Schools, Banks, Sanctuaries, Offices and Factories
All indoor spaces must be healthy and comfortable for us to attain maximum cost savings benefits. A poorly ventilated public space where we shop, work, learn, transport and worship will undo all of the benefits of a healthy home. Here are a few examples of Wright’s non-residential commissions.
Price Tower, Wright’s only skyscraper, was designed as the administrative offices for a petroleum engineering company in Bartlesville OK. Curiously, an element of Wright’s design was an avoidance of right angles, resulting in custom-designed furniture for every office and some funky stairways. The tower was later converted to a residential building, where Bruce Goff (another one of my favorite architects) lived in the 1950’s! Goff has the distinction of being one of the few who maintained a life long relationship with Wright that never soured.
The familiar SC Johnson buildings in Racine Wisconsin are wonderful. The tall research building required employees to wear sunglasses indoors on sunny days. Sometimes form doesn’t follow function.
A few blocks away from the SC Johnson building are several old factories. This magnificent building is past its glory days. It’s time to re-invest in cities like Racine, creating opportunity for our youth.
This FLW designed Unitarian Church in Madison Wisconsin is every bit as magnificent inside as it is outside.
This chapel on the Florida Southern College campus is one of many FLW and FLW-inspired buildings.

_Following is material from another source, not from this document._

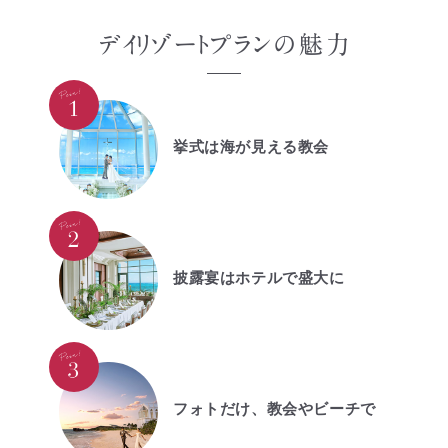
挙式は海が見える教会
披露宴はホテルで盛大に
フォトだけ、教会やビーチで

The college’s library, administration offices and other buildings gives you a unique, FLW architecture surrounded experience.

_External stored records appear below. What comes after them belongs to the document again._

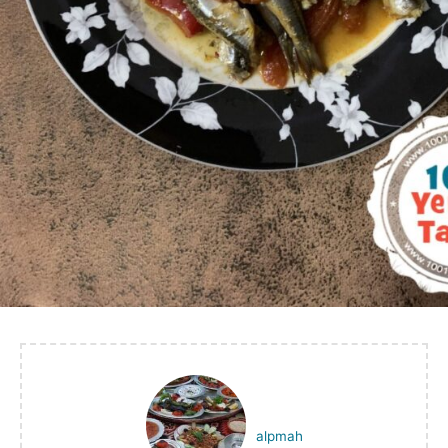
alpmah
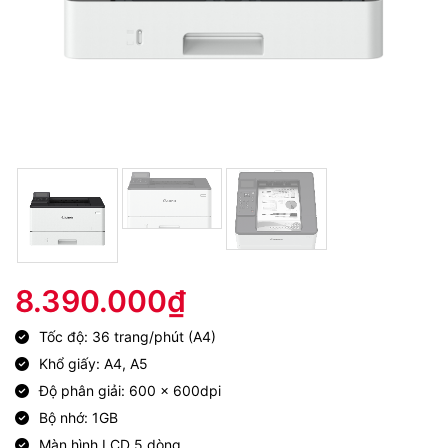
8.390.000
₫
Tốc độ: 36 trang/phút (A4)
Khổ giấy: A4, A5
Độ phân giải: 600 x 600dpi
Bộ nhớ: 1GB
Màn hình LCD 5 dòng.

The beautiful interior of Florida Southern College’s FLW chapel makes up for poor sermons. Note: as a “PK” (preacher’s kid), I have a dispensation to make fun of clergy.
Dwight Illinois is another place you’re not likely to pass through, but it is worth a diversion to see this 1905 FLW bank. Long low lines, but no obvious Prairie Style cantilevered roof. The understated look of this bank is the opposite of many banks of this period sporting massive pillars and porticos that look down on customers.
It’s great to see the building’s continued use as a bank. Once you enter, you immediately feel you’re in Wright’s domain.
As long as we’re discussing banks, this wonderful gem in Spring Green Wisconsin was designed by Wes Peters, a Wright protégé and the person who replaced Wright after his passing to lead Taliesin Associated Architects. Peters was married to Svetlana Stalin after meeting her through Wright’s spouse, Ogilvana.
This FLW saying in The Historic Park Inn in Mason City says it all. I believe in our ability to create a bright future for others. We can build healthy, comfortable, sustainable, economical, and beautiful buildings for ourselves and for future generations who will be inspired to do the same. It is up to us, individually and collectively in our communities, just as Mason City in the early 1900s shows how local desire can move a community to achieve great things.